When the new Washington, DC Planning Director, Harriet Tregoning, appeared before the DC Environmental Planning Network last spring, she was facing a friendly audience. Prior to taking the job in DC, she had been working for the Smart Growth Leadership Institute, and before that, she played a similar role for the State of Maryland and the US EPA. What big juicy initiatives did she have in store for us?
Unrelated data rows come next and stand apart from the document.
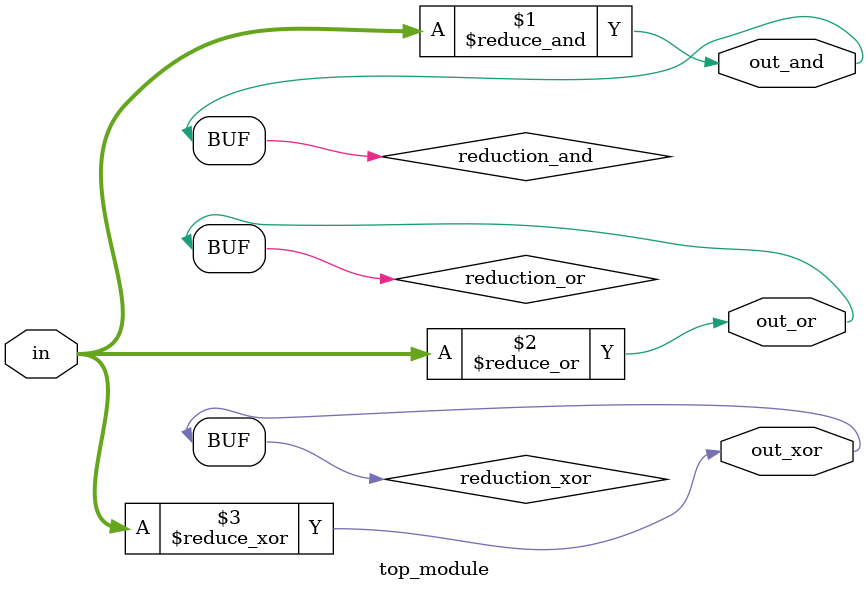
<source format=sv>
module top_module (
	input [99:0] in,
	output out_and,
	output out_or,
	output out_xor
);
	// Intermediate wires for reduction operations
	wire reduction_and;
	wire reduction_or;
	wire reduction_xor;

	// Reduction operations
	assign reduction_and = &in; // AND reduction
	assign reduction_or = |in;  // OR reduction
	assign reduction_xor = ^in; // XOR reduction

	// Assign the reductions to the output ports
	assign out_and = reduction_and;
	assign out_or = reduction_or;
	assign out_xor = reduction_xor;

endmodule

</source>
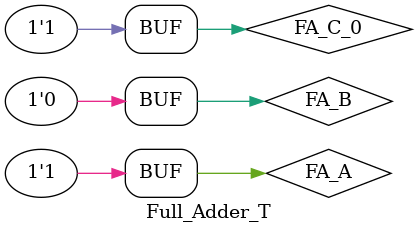
<source format=v>
`timescale 1ns / 1ps


module Full_Adder_T;

	// Inputs
	reg FA_A;
	reg FA_B;
	reg FA_C_0;

	// Outputs
	wire FA_F;
	wire FA_C_1;

	// Instantiate the Unit Under Test (UUT)
	FULL_ADDER uut (
		.FA_A(FA_A), 
		.FA_B(FA_B), 
		.FA_C_0(FA_C_0), 
		.FA_F(FA_F), 
		.FA_C_1(FA_C_1)
	);

	initial begin
		// Initialize Inputs
		FA_A = 0;
		FA_B = 0;
		FA_C_0 = 0;

		// Wait 100 ns for global reset to finish
		#100;
    
        
		// Add stimulus here
    FA_A = 1;
    FA_B = 0;
    FA_C_0 = 1;
    
    #100;
    FA_A = 1;
    FA_B = 0;
    FA_C_0 = 1;

	end
      
endmodule


</source>
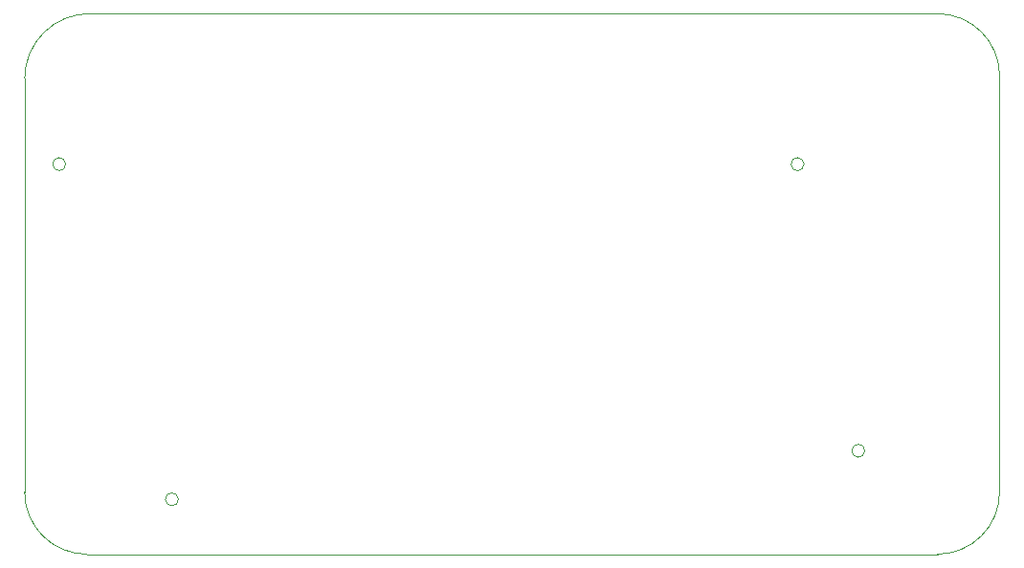
<source format=gbr>
%TF.GenerationSoftware,KiCad,Pcbnew,9.0.1*%
%TF.CreationDate,2025-04-29T02:16:07+02:00*%
%TF.ProjectId,phil-lab-11,7068696c-2d6c-4616-922d-31312e6b6963,rev?*%
%TF.SameCoordinates,Original*%
%TF.FileFunction,Profile,NP*%
%FSLAX46Y46*%
G04 Gerber Fmt 4.6, Leading zero omitted, Abs format (unit mm)*
G04 Created by KiCad (PCBNEW 9.0.1) date 2025-04-29 02:16:07*
%MOMM*%
%LPD*%
G01*
G04 APERTURE LIST*
%TA.AperFunction,Profile*%
%ADD10C,0.050000*%
%TD*%
G04 APERTURE END LIST*
D10*
X88450000Y-32576000D02*
G75*
G02*
X87298000Y-32576000I-576000J0D01*
G01*
X87298000Y-32576000D02*
G75*
G02*
X88450000Y-32576000I576000J0D01*
G01*
X23126000Y-32576000D02*
G75*
G02*
X21974000Y-32576000I-576000J0D01*
G01*
X21974000Y-32576000D02*
G75*
G02*
X23126000Y-32576000I576000J0D01*
G01*
X33102000Y-62250000D02*
G75*
G02*
X31950000Y-62250000I-576000J0D01*
G01*
X31950000Y-62250000D02*
G75*
G02*
X33102000Y-62250000I576000J0D01*
G01*
X93826000Y-57950000D02*
G75*
G02*
X92674000Y-57950000I-576000J0D01*
G01*
X92674000Y-57950000D02*
G75*
G02*
X93826000Y-57950000I576000J0D01*
G01*
X25000000Y-67110913D02*
G75*
G02*
X19499987Y-61610913I0J5500013D01*
G01*
X105750000Y-61610913D02*
G75*
G02*
X100250000Y-67110900I-5500000J13D01*
G01*
X105750000Y-24750000D02*
X105750000Y-61610913D01*
X25250000Y-19250000D02*
X100250000Y-19250000D01*
X19500000Y-61610913D02*
X19500000Y-25000000D01*
X100250000Y-19250000D02*
G75*
G02*
X105750000Y-24750000I0J-5500000D01*
G01*
X19500000Y-25000000D02*
G75*
G02*
X25250000Y-19250000I5750000J0D01*
G01*
X100250000Y-67110913D02*
X25000000Y-67110913D01*
M02*

</source>
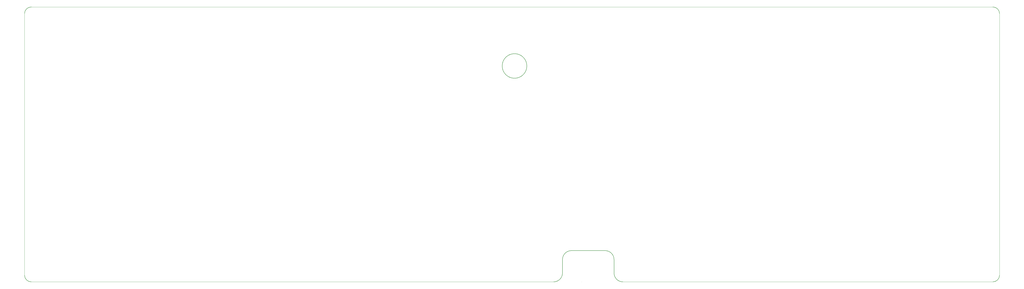
<source format=gbr>
%TF.GenerationSoftware,KiCad,Pcbnew,(6.99.0-5337-gc57e6db79a-dirty)*%
%TF.CreationDate,2023-02-22T22:35:33-05:00*%
%TF.ProjectId,necpc8801typea,6e656370-6338-4383-9031-74797065612e,rev?*%
%TF.SameCoordinates,Original*%
%TF.FileFunction,Profile,NP*%
%FSLAX46Y46*%
G04 Gerber Fmt 4.6, Leading zero omitted, Abs format (unit mm)*
G04 Created by KiCad (PCBNEW (6.99.0-5337-gc57e6db79a-dirty)) date 2023-02-22 22:35:33*
%MOMM*%
%LPD*%
G01*
G04 APERTURE LIST*
%TA.AperFunction,Profile*%
%ADD10C,0.150000*%
%TD*%
%TA.AperFunction,Profile*%
%ADD11C,0.050000*%
%TD*%
%TA.AperFunction,Profile*%
%ADD12C,0.200000*%
%TD*%
G04 APERTURE END LIST*
D10*
X434000000Y-131000000D02*
G75*
G03*
X437000000Y-128000000I0J3000000D01*
G01*
X2000000Y-128000000D02*
G75*
G03*
X5000000Y-131000000I3000000J0D01*
G01*
D11*
X5000000Y-131000000D02*
X238000000Y-131000000D01*
X437000000Y-128000000D02*
X437000000Y-11000000D01*
X2000000Y-11000000D02*
X2000000Y-128000000D01*
X434000000Y-8000000D02*
X5000000Y-8000000D01*
D12*
X238000000Y-131000000D02*
G75*
G03*
X242000000Y-127000000I0J4000000D01*
G01*
X265000000Y-121000000D02*
G75*
G03*
X261000000Y-117000000I-4000000J0D01*
G01*
X242000000Y-127000000D02*
X242000000Y-121000000D01*
D10*
X5000000Y-8000001D02*
G75*
G03*
X2000001Y-11000000I-16670J-2983329D01*
G01*
D12*
X265000000Y-121000000D02*
X265000000Y-127000000D01*
D10*
X437000000Y-11000000D02*
G75*
G03*
X434000000Y-8000000I-3000000J0D01*
G01*
D12*
X246000000Y-117000000D02*
G75*
G03*
X242000000Y-121000000I0J-4000000D01*
G01*
X246000000Y-117000000D02*
X261000000Y-117000000D01*
X226100990Y-34400000D02*
G75*
G03*
X226100990Y-34400000I-5500000J0D01*
G01*
D11*
X269000000Y-131000000D02*
X434000000Y-131000000D01*
D12*
X265000000Y-127000000D02*
G75*
G03*
X269000000Y-131000000I4000000J0D01*
G01*
D11*
X250550000Y-131000000D02*
X250550000Y-131000000D01*
M02*

</source>
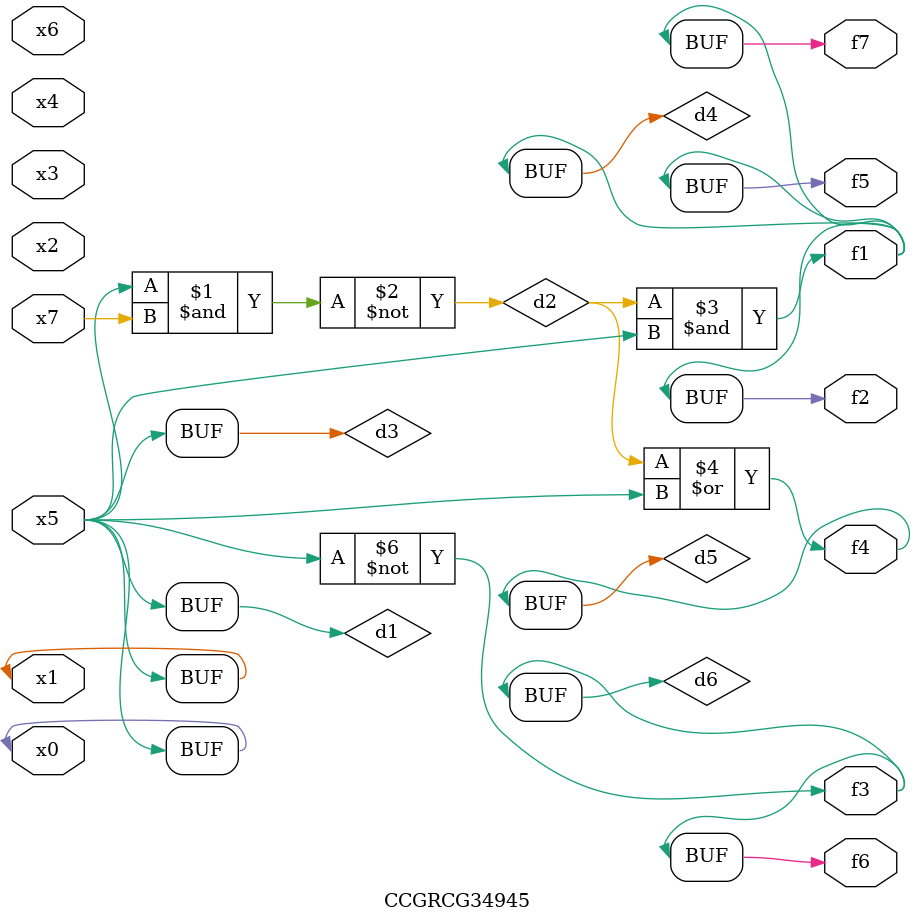
<source format=v>
module CCGRCG34945(
	input x0, x1, x2, x3, x4, x5, x6, x7,
	output f1, f2, f3, f4, f5, f6, f7
);

	wire d1, d2, d3, d4, d5, d6;

	buf (d1, x0, x5);
	nand (d2, x5, x7);
	buf (d3, x0, x1);
	and (d4, d2, d3);
	or (d5, d2, d3);
	nor (d6, d1, d3);
	assign f1 = d4;
	assign f2 = d4;
	assign f3 = d6;
	assign f4 = d5;
	assign f5 = d4;
	assign f6 = d6;
	assign f7 = d4;
endmodule

</source>
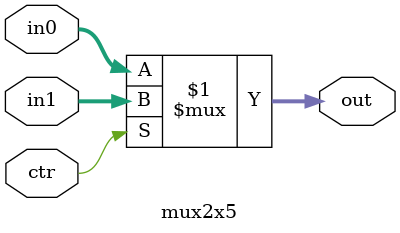
<source format=v>
/*
该模块为5位2选1选择器
输入有 in0, in1(5位 待选数据); ctr(1位 选择信号)
输出有 out(5位 选择的数据)
*/
module mux2x5(in0, in1, ctr, out);
input [4:0] in1, in0;
input ctr;
output [4:0] out;
assign out = ctr?in1:in0;
endmodule
</source>
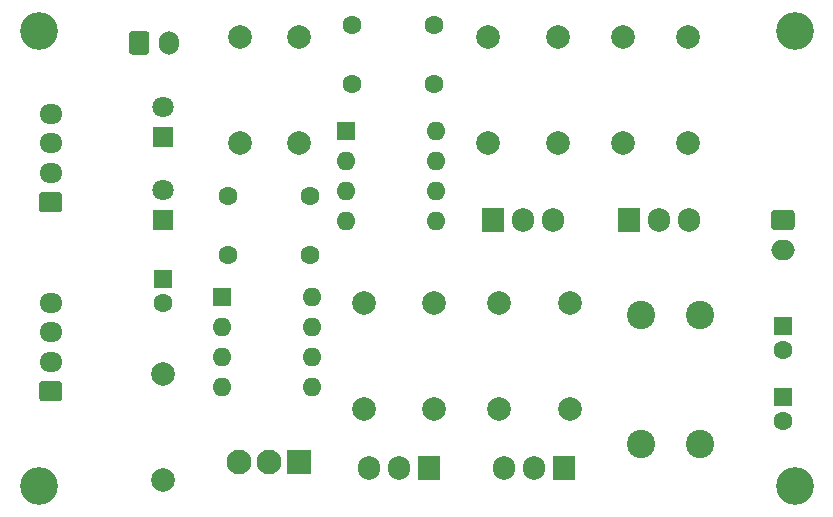
<source format=gbr>
G04 #@! TF.GenerationSoftware,KiCad,Pcbnew,(5.1.7)-1*
G04 #@! TF.CreationDate,2020-10-18T18:55:38+03:00*
G04 #@! TF.ProjectId,peltier,70656c74-6965-4722-9e6b-696361645f70,rev?*
G04 #@! TF.SameCoordinates,Original*
G04 #@! TF.FileFunction,Soldermask,Top*
G04 #@! TF.FilePolarity,Negative*
%FSLAX46Y46*%
G04 Gerber Fmt 4.6, Leading zero omitted, Abs format (unit mm)*
G04 Created by KiCad (PCBNEW (5.1.7)-1) date 2020-10-18 18:55:38*
%MOMM*%
%LPD*%
G01*
G04 APERTURE LIST*
%ADD10C,2.100000*%
%ADD11R,2.100000X2.100000*%
%ADD12C,3.200000*%
%ADD13O,1.600000X1.600000*%
%ADD14R,1.600000X1.600000*%
%ADD15C,2.000000*%
%ADD16O,1.905000X2.000000*%
%ADD17R,1.905000X2.000000*%
%ADD18C,2.400000*%
%ADD19O,2.000000X1.700000*%
%ADD20O,1.950000X1.700000*%
%ADD21O,1.700000X2.000000*%
%ADD22C,1.800000*%
%ADD23R,1.800000X1.800000*%
%ADD24C,1.600000*%
G04 APERTURE END LIST*
D10*
X144420000Y-111000000D03*
X146960000Y-111000000D03*
D11*
X149500000Y-111000000D03*
D12*
X127500000Y-113000000D03*
X127500000Y-74500000D03*
X191500000Y-74500000D03*
X191500000Y-113000000D03*
D13*
X161120000Y-83000000D03*
X153500000Y-90620000D03*
X161120000Y-85540000D03*
X153500000Y-88080000D03*
X161120000Y-88080000D03*
X153500000Y-85540000D03*
X161120000Y-90620000D03*
D14*
X153500000Y-83000000D03*
D13*
X150620000Y-97000000D03*
X143000000Y-104620000D03*
X150620000Y-99540000D03*
X143000000Y-102080000D03*
X150620000Y-102080000D03*
X143000000Y-99540000D03*
X150620000Y-104620000D03*
D14*
X143000000Y-97000000D03*
D15*
X149500000Y-75000000D03*
X149500000Y-84000000D03*
X144500000Y-84000000D03*
X144500000Y-75000000D03*
X171500000Y-84000000D03*
X171500000Y-75000000D03*
X172500000Y-106500000D03*
X172500000Y-97500000D03*
X165500000Y-84000000D03*
X165500000Y-75000000D03*
X138000000Y-103500000D03*
X138000000Y-112500000D03*
X166500000Y-106500000D03*
X166500000Y-97500000D03*
X177000000Y-84000000D03*
X177000000Y-75000000D03*
X161000000Y-106500000D03*
X161000000Y-97500000D03*
X182500000Y-75000000D03*
X182500000Y-84000000D03*
X155000000Y-106500000D03*
X155000000Y-97500000D03*
D16*
X171080000Y-90500000D03*
X168540000Y-90500000D03*
D17*
X166000000Y-90500000D03*
D16*
X166920000Y-111500000D03*
X169460000Y-111500000D03*
D17*
X172000000Y-111500000D03*
D16*
X182580000Y-90500000D03*
X180040000Y-90500000D03*
D17*
X177500000Y-90500000D03*
D16*
X155420000Y-111500000D03*
X157960000Y-111500000D03*
D17*
X160500000Y-111500000D03*
D18*
X183500000Y-98500000D03*
X178500000Y-98500000D03*
X183500000Y-109500000D03*
X178500000Y-109500000D03*
D19*
X190500000Y-93000000D03*
G36*
G01*
X189750000Y-89650000D02*
X191250000Y-89650000D01*
G75*
G02*
X191500000Y-89900000I0J-250000D01*
G01*
X191500000Y-91100000D01*
G75*
G02*
X191250000Y-91350000I-250000J0D01*
G01*
X189750000Y-91350000D01*
G75*
G02*
X189500000Y-91100000I0J250000D01*
G01*
X189500000Y-89900000D01*
G75*
G02*
X189750000Y-89650000I250000J0D01*
G01*
G37*
D20*
X128500000Y-97500000D03*
X128500000Y-100000000D03*
X128500000Y-102500000D03*
G36*
G01*
X129225000Y-105850000D02*
X127775000Y-105850000D01*
G75*
G02*
X127525000Y-105600000I0J250000D01*
G01*
X127525000Y-104400000D01*
G75*
G02*
X127775000Y-104150000I250000J0D01*
G01*
X129225000Y-104150000D01*
G75*
G02*
X129475000Y-104400000I0J-250000D01*
G01*
X129475000Y-105600000D01*
G75*
G02*
X129225000Y-105850000I-250000J0D01*
G01*
G37*
X128500000Y-81500000D03*
X128500000Y-84000000D03*
X128500000Y-86500000D03*
G36*
G01*
X129225000Y-89850000D02*
X127775000Y-89850000D01*
G75*
G02*
X127525000Y-89600000I0J250000D01*
G01*
X127525000Y-88400000D01*
G75*
G02*
X127775000Y-88150000I250000J0D01*
G01*
X129225000Y-88150000D01*
G75*
G02*
X129475000Y-88400000I0J-250000D01*
G01*
X129475000Y-89600000D01*
G75*
G02*
X129225000Y-89850000I-250000J0D01*
G01*
G37*
D21*
X138500000Y-75500000D03*
G36*
G01*
X135150000Y-76250000D02*
X135150000Y-74750000D01*
G75*
G02*
X135400000Y-74500000I250000J0D01*
G01*
X136600000Y-74500000D01*
G75*
G02*
X136850000Y-74750000I0J-250000D01*
G01*
X136850000Y-76250000D01*
G75*
G02*
X136600000Y-76500000I-250000J0D01*
G01*
X135400000Y-76500000D01*
G75*
G02*
X135150000Y-76250000I0J250000D01*
G01*
G37*
D22*
X138000000Y-87960000D03*
D23*
X138000000Y-90500000D03*
D22*
X138000000Y-80960000D03*
D23*
X138000000Y-83500000D03*
D24*
X161000000Y-74000000D03*
X161000000Y-79000000D03*
X150500000Y-88500000D03*
X150500000Y-93500000D03*
X190500000Y-101500000D03*
D14*
X190500000Y-99500000D03*
D24*
X190500000Y-107500000D03*
D14*
X190500000Y-105500000D03*
D24*
X154000000Y-74000000D03*
X154000000Y-79000000D03*
X143500000Y-88500000D03*
X143500000Y-93500000D03*
D14*
X138000000Y-95500000D03*
D24*
X138000000Y-97500000D03*
M02*

</source>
Well, how about a voluntary initiative for DC hotel guests to contribute to a greenhouse gas offset fund? Hmmm, so, that microcosm of the global population who feel compelled to offset their contribution to global warming caused by their travel to DC can throw some money to the pot that we’re in. However, here in Washington we don’t have any high profile elected leaders challenging business as usual to address the threat of global warming. The only headlines that the District’s Mayor makes pertain to the sea level rise in Washington? Does it perhaps justify bumping up global warming into the top ten priorities for a mayor (any mayor)? The DC City Council has made some recent progress addressing energy use and conservation with passage of green building law (PDF) in the last session, and a California-like Clean Car Law (PDF) in this session (blocked by the US EPA). They are now considering an energy bill (PDF) to provide for a new utility that will promote renewable energy and conservation in the District. Does it sound petulant if I say that this is hardly enough?
A more comprehensive list of initiatives was recommended to Mayor Fenty when he took office by his Environment Transition Team. Other municipalities have worked much more aggressively to address the problem, and that gold mine of best practices is inventoried in the Conference of Mayor’s 2007 Climate Change Summit. Most of the progress being made in addressing the frightful rise in greenhouse gas emissions is being made by municipalities. This is particularly interesting because it’s hard to argue that the work of one jurisdiction is going to add up to much when matched against the immense scale of global emissions. Somehow, though, the message isn’t coming across that way at all — it’s unexpectedly refreshing: “We’re all in this together, and we need to act now, here, together.”
The DC based Cool Capital Challengeexplicitly takes up this idea and puts the ways and means into the hands of the District’s denizens. The Challenge is about a quarter of the way to its target of cutting 1 billion pounds of CO2 from the emission inventory of the Washington region by Earthday 2008. But even if the DC area manages a 250 Million pound reduction in CO2, it is not much more than window-dressing. A much more aggressive approach is necessary to respond to the challenge.
At the American Geophysical Union meeting in San Francisco this past December, Cassandra spoke (aka James Hansen). Hansen, an atmospheric scientist at NASA, first sounded the CO2 alarm (PDF) before Congress twenty years ago, saying the Earth was warming and people were the cause. Then, it was just a concept, now it is unfolding as you read. In pre-industrial times the concentration of CO2 in the atmosphere was about 275 parts per million (ppm). Now, it is 385ppm and rising. What is considered the point of serious climate destabilization and may have gone from being a few years out to maybe a few years back, reported Hansen. Recent history has had the European Union and major environmental organizations trying to put the brakes on CO2 emissions to curtail growth at 450ppm; recognizing that even that level will result in measurable warming with socioeconomic consequences. That might have given us another decade or so to increase our auto mileage standards, put up a few more wind machines and some green roofs. Now, along comes Hansen with his latest projections – Earth appears to be responding much faster to the rapid rise in CO2 than our climate models predicted. Scientists have noted that Arctic glacial melting has been proceeding much faster than anticipated. Dr. Hansen suggests that our target was not 450ppm, but instead 350ppm, and my friends, we just blew by it. It comes as no surprise that 2007 was among the seven hottest years on record, all of which occurred since 1998. Anybody feel a sense of urgency?